Etiquette. It can be a big deal in France apparently. Much is written about what to do or avoid doing when dealing with the French such as always saying “Bonjour” when entering a shop-if you don’t you are thought to be rude. I recently read on a blog somewhere that you should never take wine as a gift when invited to someone’s home for dinner as the recipients will think that you think they don’t know enough about wine and need your help for the correct choice. I asked Maurice about this and he said it wasn’t true. It would only be true for a very formal dinner but for a dinner with friends bringing wine is fine.
So, we went to dinner at a friend’s-and brought a bottle of wine which was happily accepted-and Maurice brought up what I had read as I told above. The guy, who is a pretty formal person, agreed and said that you also shouldn’t take flowers because the wife is busy cooking dinner and then has to dig up a vase and take care of the flowers and it can be a hassle. I did once get a bouquet of flowers from three different people and have to admit he has a point as I could only find two vases. He said the proper thing to do,especially for a more formal affair, is to have flowers delievered a couple of hours before dinner. That had never occured to me.

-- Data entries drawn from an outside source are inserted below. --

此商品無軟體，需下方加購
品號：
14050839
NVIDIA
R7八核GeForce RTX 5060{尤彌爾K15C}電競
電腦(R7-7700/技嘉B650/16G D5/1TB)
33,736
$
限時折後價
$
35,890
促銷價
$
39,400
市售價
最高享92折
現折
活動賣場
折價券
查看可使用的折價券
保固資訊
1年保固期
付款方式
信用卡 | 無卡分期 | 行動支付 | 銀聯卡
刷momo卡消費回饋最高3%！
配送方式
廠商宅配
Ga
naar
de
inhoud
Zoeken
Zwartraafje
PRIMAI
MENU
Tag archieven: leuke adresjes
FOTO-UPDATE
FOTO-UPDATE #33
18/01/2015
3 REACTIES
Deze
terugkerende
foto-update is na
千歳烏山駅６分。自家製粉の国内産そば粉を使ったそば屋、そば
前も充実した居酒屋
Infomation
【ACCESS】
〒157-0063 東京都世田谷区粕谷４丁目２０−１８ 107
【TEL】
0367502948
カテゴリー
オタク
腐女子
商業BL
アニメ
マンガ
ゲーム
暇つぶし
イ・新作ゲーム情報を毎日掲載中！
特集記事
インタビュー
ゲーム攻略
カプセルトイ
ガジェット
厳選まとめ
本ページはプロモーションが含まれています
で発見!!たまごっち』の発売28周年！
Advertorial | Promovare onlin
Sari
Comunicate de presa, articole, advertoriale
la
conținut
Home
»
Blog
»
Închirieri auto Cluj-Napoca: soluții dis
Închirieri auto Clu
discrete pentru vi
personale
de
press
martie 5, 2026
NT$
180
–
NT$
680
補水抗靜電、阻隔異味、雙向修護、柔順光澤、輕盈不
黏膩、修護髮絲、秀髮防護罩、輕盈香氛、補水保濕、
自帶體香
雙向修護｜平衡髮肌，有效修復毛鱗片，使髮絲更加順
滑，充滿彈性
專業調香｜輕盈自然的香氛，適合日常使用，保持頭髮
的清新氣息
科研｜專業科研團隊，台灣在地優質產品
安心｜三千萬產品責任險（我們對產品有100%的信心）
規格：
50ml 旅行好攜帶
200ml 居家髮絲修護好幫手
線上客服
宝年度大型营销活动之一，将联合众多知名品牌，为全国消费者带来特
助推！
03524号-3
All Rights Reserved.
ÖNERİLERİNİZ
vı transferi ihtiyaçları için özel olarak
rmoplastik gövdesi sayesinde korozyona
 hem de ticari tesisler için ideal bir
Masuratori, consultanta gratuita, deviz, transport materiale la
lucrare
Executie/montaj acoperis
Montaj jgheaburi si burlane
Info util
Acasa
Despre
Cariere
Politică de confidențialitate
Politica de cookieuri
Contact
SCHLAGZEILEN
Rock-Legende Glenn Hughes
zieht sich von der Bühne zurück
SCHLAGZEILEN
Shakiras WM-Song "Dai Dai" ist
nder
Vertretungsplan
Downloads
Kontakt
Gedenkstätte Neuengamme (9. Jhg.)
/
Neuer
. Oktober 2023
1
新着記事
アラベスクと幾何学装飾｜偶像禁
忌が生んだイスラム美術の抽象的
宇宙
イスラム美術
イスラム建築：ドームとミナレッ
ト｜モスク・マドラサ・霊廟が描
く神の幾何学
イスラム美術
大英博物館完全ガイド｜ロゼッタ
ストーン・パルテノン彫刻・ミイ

We all got to talking about etiquette and a young man who was there told me that America has all sorts of etiquette rules for dinners. This was news to me. I told him that, except for being late to someone’s home for dinner, I didn’t think there were that many rules in the States. He informed me that he took a course in college and that I was wrong. For instance, if I had a senator to dinner where would I seat him? To my right. If I had two senators the one on my right wouldn’t be the one I liked the best but the one belonging to the State that had entered the union first. I’m assuming that if I ever host a dinner in Washington, DC or in the White House, I will have to remember these rules but I doubt if I will ever have this problem. I left that night thinking that this arrogant young man should learn that you don’t tell someone from another country what the etiquette is their own country. You shouldn’t tell someone what’s wrong with the meal you just served them either which has happened to me here in France.